EXERCISE DIRECTIONS: Return the run of lines below that opens with the line containing "M967 1274 987" and closes with the line containing "M1141 1614 1160", keeping each one exact.

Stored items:
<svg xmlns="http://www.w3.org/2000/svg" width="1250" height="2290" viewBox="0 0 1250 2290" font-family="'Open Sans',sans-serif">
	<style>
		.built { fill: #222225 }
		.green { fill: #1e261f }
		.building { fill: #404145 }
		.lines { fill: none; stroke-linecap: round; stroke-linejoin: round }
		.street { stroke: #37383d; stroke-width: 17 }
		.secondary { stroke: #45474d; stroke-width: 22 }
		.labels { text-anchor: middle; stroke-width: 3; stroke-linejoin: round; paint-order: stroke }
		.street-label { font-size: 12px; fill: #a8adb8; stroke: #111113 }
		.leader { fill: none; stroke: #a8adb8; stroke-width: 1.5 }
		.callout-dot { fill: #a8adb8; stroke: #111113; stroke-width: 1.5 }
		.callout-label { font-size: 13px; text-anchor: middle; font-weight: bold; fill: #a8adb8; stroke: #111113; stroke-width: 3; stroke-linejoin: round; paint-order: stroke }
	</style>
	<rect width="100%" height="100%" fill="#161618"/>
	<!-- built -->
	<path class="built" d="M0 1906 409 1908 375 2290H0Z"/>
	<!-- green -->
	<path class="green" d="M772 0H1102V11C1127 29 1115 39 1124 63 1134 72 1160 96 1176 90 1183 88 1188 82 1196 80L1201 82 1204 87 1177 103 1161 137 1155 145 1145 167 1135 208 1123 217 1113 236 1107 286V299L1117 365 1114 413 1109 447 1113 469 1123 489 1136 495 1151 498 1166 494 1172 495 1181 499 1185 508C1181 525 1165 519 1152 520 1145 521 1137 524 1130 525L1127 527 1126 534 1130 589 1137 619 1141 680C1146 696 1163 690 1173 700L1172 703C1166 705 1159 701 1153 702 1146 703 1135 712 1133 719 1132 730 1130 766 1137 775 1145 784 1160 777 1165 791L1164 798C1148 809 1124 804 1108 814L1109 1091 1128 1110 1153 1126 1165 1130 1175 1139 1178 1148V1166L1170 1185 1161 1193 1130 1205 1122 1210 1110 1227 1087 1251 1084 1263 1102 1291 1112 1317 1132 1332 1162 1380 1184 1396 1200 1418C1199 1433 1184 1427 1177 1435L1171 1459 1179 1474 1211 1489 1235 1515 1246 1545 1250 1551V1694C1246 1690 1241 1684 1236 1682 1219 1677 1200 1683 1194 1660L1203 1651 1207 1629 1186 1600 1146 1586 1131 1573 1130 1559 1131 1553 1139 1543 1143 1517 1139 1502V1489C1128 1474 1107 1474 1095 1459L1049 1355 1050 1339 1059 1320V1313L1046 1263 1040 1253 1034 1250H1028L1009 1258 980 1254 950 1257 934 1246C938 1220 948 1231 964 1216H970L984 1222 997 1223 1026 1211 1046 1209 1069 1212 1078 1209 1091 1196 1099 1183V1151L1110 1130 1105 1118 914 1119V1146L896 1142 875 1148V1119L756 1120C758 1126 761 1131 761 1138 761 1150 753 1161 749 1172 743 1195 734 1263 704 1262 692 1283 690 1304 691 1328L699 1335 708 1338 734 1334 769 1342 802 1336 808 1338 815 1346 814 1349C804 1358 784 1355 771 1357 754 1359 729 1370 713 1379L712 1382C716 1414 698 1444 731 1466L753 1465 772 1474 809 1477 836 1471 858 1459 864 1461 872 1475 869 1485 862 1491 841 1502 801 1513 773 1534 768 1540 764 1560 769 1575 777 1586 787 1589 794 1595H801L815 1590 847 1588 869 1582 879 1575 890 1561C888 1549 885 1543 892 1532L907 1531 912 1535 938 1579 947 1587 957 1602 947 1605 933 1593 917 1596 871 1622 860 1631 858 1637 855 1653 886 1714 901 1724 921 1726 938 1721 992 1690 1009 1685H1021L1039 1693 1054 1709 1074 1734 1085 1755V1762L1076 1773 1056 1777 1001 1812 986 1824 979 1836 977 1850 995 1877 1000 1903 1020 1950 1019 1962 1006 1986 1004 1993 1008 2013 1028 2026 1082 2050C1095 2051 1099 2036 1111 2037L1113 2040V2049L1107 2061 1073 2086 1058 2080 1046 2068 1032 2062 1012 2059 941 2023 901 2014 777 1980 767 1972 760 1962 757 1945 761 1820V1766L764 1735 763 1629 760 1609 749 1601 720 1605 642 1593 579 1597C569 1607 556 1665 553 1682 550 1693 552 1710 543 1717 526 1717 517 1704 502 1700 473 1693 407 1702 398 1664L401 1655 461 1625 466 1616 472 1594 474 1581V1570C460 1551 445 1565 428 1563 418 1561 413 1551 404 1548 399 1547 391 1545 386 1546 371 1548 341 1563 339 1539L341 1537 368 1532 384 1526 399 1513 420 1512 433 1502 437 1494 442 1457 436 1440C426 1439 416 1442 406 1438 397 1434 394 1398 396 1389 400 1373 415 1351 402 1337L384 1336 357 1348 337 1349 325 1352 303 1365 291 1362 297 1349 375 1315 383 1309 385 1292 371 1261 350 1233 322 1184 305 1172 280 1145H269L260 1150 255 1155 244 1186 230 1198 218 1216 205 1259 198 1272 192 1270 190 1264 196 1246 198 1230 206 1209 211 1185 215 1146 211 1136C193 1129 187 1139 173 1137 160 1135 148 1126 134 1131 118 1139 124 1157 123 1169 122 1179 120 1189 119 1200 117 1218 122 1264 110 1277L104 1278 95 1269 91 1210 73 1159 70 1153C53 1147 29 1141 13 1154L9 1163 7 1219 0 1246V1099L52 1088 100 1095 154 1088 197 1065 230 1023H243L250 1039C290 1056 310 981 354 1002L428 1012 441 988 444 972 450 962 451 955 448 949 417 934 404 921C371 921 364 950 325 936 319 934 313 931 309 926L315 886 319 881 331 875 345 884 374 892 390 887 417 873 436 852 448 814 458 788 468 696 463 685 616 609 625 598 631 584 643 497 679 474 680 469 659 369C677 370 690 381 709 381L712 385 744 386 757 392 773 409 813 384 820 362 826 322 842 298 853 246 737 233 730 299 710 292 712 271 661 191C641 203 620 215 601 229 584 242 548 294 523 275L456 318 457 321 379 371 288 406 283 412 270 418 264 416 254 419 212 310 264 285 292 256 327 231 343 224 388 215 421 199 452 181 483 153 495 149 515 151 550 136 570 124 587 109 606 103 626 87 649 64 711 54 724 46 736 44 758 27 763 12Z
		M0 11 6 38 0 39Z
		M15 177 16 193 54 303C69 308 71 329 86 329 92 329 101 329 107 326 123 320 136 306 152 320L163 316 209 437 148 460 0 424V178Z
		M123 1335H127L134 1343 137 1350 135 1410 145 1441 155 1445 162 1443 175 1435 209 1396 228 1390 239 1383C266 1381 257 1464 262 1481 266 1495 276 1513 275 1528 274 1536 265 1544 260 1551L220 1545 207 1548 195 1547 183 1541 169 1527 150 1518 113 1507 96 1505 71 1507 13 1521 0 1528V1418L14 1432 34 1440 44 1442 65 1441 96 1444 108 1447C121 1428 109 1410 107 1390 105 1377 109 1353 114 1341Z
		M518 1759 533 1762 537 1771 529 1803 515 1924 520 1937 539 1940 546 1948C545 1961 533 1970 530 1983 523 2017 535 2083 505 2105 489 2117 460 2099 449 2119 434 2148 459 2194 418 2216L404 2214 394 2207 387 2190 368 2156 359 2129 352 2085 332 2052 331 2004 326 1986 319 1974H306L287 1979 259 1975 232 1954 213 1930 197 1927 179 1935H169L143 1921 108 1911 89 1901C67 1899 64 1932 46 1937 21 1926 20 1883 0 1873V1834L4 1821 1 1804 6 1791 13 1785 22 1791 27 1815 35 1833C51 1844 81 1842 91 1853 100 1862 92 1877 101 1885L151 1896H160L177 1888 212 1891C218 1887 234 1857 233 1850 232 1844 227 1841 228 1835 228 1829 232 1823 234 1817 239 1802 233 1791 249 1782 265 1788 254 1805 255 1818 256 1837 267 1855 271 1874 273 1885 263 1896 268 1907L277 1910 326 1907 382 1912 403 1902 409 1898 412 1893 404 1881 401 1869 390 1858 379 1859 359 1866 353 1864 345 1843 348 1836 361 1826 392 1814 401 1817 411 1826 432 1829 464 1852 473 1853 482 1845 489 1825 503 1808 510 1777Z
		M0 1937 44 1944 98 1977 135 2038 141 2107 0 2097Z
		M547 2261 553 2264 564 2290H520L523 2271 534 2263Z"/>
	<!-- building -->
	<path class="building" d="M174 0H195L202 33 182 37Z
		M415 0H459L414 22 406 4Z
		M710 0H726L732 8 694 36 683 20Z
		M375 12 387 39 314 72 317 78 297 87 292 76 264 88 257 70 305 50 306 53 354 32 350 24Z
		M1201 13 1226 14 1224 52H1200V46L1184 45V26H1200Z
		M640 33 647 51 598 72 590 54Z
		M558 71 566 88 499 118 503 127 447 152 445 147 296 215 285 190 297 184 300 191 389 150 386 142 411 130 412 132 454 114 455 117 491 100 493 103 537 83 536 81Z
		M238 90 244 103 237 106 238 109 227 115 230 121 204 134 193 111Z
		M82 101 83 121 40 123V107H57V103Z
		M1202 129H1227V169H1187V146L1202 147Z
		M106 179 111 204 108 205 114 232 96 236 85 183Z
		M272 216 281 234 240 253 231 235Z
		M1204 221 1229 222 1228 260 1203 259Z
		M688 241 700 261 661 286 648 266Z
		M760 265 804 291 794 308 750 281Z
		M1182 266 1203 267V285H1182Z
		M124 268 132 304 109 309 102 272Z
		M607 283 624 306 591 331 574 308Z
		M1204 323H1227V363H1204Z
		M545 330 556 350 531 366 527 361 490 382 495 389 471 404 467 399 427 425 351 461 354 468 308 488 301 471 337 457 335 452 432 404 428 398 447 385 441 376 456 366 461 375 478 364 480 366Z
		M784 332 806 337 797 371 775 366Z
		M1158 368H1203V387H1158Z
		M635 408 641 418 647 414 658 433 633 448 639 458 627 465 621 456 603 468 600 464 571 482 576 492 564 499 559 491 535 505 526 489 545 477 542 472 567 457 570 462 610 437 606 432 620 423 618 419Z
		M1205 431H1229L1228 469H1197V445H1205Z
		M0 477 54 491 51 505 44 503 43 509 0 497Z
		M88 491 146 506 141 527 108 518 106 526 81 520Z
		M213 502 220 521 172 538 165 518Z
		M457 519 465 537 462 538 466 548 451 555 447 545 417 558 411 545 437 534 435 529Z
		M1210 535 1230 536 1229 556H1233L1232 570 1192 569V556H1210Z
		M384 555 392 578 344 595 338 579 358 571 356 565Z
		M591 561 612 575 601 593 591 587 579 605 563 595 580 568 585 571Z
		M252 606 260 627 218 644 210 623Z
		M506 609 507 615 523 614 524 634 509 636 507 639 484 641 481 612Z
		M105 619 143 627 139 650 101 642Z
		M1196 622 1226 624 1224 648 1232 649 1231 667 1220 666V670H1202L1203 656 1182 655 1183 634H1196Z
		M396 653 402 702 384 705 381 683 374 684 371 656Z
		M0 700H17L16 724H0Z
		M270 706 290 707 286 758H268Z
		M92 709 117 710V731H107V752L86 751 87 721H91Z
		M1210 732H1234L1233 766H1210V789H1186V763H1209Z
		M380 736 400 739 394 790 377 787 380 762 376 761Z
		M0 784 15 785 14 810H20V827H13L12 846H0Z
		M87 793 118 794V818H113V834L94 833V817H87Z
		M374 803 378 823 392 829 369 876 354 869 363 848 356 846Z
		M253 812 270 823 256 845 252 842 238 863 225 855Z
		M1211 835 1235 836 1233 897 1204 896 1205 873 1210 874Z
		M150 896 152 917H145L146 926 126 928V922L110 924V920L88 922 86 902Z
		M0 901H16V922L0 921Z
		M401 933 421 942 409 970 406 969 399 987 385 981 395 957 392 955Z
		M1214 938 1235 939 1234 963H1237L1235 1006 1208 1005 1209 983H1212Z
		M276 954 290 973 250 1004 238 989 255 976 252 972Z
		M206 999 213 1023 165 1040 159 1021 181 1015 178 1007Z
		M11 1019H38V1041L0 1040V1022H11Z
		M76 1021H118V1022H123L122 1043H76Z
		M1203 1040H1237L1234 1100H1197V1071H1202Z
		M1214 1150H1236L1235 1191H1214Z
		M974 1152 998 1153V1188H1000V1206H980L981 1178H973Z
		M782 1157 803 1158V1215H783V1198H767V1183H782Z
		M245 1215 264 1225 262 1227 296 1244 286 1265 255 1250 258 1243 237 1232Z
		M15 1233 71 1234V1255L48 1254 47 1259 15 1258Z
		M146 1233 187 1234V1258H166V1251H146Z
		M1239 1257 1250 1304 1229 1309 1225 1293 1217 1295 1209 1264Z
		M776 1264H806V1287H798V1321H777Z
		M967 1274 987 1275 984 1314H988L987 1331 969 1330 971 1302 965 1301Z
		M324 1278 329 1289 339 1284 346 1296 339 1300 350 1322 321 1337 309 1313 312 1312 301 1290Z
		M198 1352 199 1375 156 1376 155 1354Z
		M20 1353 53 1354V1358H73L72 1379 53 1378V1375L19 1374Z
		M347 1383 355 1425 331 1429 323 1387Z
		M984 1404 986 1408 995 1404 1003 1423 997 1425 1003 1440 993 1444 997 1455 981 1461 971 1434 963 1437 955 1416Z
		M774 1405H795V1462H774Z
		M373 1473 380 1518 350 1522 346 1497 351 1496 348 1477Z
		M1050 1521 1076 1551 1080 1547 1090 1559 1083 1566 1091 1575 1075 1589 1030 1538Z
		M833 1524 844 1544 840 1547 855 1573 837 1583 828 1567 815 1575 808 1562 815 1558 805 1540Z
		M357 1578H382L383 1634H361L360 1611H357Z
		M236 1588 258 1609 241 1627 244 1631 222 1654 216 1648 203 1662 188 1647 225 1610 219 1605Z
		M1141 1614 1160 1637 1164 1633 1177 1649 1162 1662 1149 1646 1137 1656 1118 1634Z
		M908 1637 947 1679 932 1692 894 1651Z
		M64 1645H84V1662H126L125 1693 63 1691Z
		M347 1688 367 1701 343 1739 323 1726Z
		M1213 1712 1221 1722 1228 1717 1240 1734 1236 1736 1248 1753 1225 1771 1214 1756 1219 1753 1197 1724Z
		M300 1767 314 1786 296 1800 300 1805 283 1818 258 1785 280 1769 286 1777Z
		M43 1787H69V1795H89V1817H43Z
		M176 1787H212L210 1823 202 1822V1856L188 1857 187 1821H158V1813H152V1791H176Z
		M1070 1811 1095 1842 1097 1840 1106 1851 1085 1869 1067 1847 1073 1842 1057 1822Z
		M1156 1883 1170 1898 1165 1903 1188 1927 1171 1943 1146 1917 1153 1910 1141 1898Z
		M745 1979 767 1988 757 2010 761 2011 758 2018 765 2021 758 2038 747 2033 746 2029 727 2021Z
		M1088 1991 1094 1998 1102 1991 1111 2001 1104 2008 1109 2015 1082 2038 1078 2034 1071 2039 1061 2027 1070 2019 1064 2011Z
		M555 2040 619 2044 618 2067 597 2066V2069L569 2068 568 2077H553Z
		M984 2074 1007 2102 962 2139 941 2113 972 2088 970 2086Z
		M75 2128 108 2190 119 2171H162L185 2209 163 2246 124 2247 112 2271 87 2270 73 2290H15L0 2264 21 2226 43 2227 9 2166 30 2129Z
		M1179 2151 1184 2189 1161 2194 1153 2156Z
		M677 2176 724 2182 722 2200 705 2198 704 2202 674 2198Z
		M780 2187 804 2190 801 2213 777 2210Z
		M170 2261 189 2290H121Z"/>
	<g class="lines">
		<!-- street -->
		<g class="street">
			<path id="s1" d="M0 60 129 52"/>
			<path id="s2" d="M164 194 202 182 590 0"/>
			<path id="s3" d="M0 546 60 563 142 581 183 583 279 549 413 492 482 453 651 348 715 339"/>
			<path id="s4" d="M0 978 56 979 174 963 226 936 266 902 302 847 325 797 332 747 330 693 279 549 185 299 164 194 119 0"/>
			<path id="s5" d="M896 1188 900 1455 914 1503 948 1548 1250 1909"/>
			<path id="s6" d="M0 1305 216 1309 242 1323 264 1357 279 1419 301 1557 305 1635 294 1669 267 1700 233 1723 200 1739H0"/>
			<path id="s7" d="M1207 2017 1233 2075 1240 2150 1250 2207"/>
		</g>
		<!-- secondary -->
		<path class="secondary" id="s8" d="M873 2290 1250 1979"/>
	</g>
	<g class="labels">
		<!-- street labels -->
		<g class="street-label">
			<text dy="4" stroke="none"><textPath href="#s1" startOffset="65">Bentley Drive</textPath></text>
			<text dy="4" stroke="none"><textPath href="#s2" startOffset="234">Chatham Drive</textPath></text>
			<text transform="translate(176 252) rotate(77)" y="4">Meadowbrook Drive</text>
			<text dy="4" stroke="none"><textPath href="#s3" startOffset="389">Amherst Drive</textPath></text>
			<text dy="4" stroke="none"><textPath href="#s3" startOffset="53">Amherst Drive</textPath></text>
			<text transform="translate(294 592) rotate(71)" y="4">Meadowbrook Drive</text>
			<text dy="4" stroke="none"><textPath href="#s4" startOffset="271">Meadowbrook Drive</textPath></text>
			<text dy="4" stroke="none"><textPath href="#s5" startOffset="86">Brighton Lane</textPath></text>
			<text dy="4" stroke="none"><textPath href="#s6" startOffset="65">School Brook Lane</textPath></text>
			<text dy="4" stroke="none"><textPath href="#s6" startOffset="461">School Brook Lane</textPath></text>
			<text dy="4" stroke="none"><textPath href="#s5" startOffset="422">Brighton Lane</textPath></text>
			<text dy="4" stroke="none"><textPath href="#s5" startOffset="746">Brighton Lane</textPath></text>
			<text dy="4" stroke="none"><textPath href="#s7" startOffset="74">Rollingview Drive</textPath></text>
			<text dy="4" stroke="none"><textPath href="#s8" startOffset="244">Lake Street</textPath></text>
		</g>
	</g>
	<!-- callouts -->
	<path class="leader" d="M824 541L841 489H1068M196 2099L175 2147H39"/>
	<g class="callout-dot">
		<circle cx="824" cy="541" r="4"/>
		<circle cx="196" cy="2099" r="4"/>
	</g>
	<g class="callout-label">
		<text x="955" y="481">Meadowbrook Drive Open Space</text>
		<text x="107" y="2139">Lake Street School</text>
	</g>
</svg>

RESULT BELOW:
		M967 1274 987 1275 984 1314H988L987 1331 969 1330 971 1302 965 1301Z
		M324 1278 329 1289 339 1284 346 1296 339 1300 350 1322 321 1337 309 1313 312 1312 301 1290Z
		M198 1352 199 1375 156 1376 155 1354Z
		M20 1353 53 1354V1358H73L72 1379 53 1378V1375L19 1374Z
		M347 1383 355 1425 331 1429 323 1387Z
		M984 1404 986 1408 995 1404 1003 1423 997 1425 1003 1440 993 1444 997 1455 981 1461 971 1434 963 1437 955 1416Z
		M774 1405H795V1462H774Z
		M373 1473 380 1518 350 1522 346 1497 351 1496 348 1477Z
		M1050 1521 1076 1551 1080 1547 1090 1559 1083 1566 1091 1575 1075 1589 1030 1538Z
		M833 1524 844 1544 840 1547 855 1573 837 1583 828 1567 815 1575 808 1562 815 1558 805 1540Z
		M357 1578H382L383 1634H361L360 1611H357Z
		M236 1588 258 1609 241 1627 244 1631 222 1654 216 1648 203 1662 188 1647 225 1610 219 1605Z
		M1141 1614 1160 1637 1164 1633 1177 1649 1162 1662 1149 1646 1137 1656 1118 1634Z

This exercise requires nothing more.